■ **WHAT YOU SHOULD DO**
The answer must be one number: how many lines below contain the word "first".

(Dataset entries)
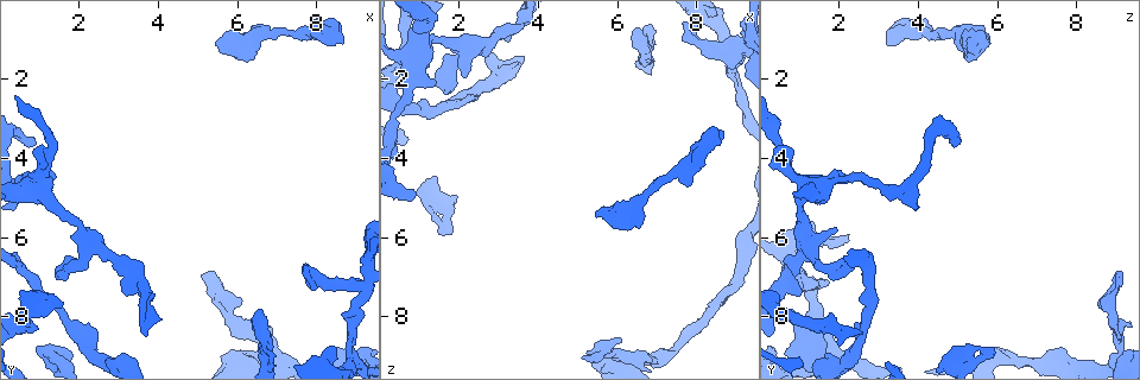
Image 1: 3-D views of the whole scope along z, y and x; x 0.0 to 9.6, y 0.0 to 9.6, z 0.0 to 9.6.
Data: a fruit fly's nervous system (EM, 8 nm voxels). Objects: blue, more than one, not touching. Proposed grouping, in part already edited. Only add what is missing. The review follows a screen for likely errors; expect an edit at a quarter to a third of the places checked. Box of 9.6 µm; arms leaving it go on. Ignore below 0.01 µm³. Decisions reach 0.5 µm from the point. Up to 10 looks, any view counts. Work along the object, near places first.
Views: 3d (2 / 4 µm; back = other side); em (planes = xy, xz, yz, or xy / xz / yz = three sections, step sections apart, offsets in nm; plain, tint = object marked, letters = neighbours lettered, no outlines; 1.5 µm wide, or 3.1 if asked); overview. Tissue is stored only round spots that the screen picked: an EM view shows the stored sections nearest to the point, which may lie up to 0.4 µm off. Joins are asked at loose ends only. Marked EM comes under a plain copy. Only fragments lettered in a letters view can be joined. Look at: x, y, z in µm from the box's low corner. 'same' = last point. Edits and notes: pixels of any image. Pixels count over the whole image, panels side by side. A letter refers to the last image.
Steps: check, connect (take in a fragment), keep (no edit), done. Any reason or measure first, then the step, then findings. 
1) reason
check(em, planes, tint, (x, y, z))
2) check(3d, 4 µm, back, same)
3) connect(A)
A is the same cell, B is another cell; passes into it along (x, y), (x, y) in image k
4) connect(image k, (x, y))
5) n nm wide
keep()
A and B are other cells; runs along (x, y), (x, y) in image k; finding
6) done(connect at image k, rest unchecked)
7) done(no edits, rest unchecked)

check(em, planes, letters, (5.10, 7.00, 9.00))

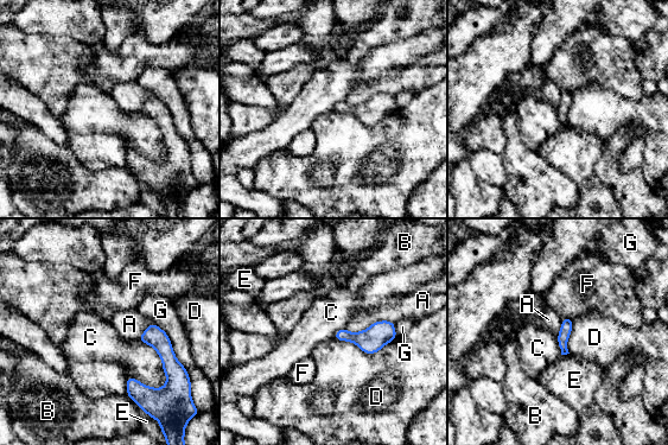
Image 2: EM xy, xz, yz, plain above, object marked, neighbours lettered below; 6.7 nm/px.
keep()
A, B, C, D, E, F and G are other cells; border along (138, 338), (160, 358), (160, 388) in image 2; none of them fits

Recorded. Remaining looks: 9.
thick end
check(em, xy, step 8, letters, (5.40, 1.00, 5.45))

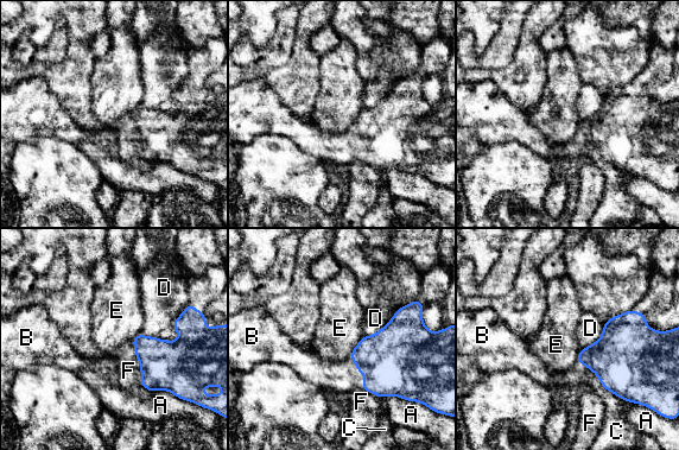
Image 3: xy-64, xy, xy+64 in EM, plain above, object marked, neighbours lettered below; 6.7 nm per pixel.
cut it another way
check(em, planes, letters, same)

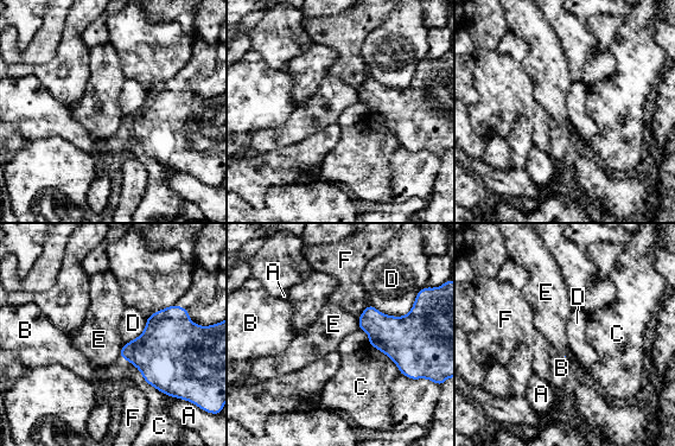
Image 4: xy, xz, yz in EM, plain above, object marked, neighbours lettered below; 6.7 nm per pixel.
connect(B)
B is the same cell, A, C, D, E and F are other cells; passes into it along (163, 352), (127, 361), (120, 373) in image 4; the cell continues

■ **YOUR SOLUTION**
2